Aim of the task - Your answer must consist of every line from the data below that includes the word "stallF".

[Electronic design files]
◇ ◇ ◇ ◇
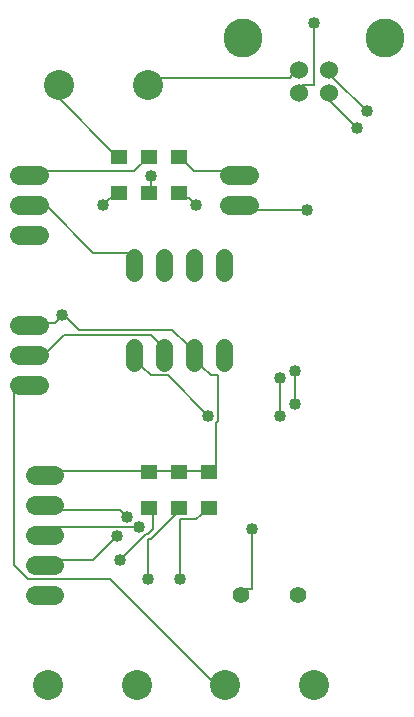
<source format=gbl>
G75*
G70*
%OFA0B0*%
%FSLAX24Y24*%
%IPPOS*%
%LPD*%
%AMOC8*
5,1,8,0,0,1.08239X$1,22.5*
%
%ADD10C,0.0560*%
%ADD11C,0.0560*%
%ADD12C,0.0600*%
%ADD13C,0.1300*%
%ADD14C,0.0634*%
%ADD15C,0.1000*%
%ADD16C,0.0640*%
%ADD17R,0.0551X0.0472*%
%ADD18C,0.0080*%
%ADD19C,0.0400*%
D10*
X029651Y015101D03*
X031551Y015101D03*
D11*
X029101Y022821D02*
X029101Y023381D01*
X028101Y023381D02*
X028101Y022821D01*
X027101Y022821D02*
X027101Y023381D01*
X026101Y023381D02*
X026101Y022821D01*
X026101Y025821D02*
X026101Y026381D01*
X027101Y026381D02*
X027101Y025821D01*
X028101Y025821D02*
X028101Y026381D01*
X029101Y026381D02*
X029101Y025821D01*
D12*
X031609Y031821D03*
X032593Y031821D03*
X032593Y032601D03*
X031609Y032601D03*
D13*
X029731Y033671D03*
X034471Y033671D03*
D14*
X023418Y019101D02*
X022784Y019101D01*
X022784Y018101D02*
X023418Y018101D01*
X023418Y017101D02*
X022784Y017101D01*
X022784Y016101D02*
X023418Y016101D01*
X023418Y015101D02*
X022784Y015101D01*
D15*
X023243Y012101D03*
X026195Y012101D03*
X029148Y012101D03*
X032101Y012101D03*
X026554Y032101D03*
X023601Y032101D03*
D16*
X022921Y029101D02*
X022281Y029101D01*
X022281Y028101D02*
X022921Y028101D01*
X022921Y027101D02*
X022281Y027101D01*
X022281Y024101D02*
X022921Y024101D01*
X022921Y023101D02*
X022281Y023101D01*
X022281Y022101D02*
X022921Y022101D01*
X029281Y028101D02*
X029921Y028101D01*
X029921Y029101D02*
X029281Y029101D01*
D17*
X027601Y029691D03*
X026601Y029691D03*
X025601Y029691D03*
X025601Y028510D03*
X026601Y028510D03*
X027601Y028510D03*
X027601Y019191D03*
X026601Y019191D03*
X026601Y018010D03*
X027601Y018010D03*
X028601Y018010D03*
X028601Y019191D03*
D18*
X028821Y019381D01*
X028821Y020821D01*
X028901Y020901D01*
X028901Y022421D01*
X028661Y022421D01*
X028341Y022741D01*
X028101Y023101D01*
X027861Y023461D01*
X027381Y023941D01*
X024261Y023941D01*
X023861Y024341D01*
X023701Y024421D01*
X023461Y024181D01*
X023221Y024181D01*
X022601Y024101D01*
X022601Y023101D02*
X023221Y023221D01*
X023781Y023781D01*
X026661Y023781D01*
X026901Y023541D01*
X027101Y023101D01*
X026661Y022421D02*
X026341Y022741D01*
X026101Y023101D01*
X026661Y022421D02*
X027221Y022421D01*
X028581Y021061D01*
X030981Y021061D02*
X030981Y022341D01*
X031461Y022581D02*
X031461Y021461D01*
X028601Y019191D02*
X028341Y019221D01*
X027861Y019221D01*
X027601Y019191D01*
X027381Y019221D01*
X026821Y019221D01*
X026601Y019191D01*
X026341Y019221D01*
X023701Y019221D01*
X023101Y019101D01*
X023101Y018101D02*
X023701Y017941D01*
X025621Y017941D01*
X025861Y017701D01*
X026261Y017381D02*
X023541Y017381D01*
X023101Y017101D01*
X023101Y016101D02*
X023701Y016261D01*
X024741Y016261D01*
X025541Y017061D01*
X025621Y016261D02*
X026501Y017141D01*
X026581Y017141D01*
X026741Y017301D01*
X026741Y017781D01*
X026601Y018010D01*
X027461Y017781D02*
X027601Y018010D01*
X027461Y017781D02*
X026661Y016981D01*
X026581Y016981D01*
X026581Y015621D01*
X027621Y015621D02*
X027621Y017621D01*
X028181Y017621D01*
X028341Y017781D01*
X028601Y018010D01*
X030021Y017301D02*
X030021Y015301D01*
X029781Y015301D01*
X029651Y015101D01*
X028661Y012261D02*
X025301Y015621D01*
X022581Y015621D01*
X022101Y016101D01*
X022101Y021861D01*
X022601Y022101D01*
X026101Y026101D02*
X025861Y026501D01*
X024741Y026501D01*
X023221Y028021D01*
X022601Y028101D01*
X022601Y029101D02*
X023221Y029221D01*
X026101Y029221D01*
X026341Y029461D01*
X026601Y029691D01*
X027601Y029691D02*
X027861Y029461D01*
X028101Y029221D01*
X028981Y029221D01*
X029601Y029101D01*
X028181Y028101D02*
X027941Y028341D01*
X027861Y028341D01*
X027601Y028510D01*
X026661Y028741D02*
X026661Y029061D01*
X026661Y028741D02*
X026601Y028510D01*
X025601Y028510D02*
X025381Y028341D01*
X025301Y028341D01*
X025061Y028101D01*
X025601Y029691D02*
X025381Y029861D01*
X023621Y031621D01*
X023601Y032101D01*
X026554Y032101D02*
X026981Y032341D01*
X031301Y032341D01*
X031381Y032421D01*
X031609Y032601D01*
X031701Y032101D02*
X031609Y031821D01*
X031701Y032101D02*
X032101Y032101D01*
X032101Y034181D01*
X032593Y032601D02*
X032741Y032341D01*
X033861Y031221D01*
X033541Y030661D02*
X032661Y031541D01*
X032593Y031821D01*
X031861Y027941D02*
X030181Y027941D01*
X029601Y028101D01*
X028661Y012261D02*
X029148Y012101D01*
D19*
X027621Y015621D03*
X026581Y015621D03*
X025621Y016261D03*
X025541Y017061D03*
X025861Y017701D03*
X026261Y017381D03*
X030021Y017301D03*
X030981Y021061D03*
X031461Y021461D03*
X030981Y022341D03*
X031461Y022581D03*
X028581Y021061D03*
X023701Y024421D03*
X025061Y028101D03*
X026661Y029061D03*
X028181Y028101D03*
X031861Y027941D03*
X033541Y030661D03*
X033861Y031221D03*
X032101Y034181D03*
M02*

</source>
◇ ◇ ◇ ◇
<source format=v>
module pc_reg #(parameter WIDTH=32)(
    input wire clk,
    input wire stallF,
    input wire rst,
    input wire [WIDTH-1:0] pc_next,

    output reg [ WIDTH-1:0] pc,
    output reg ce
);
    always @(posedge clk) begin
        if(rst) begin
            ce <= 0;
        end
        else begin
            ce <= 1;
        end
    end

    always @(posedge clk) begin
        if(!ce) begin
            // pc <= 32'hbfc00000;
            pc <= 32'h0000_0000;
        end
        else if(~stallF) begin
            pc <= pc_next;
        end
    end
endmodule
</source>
◇ ◇ ◇ ◇
Exercise output -
    input wire stallF,
        else if(~stallF) begin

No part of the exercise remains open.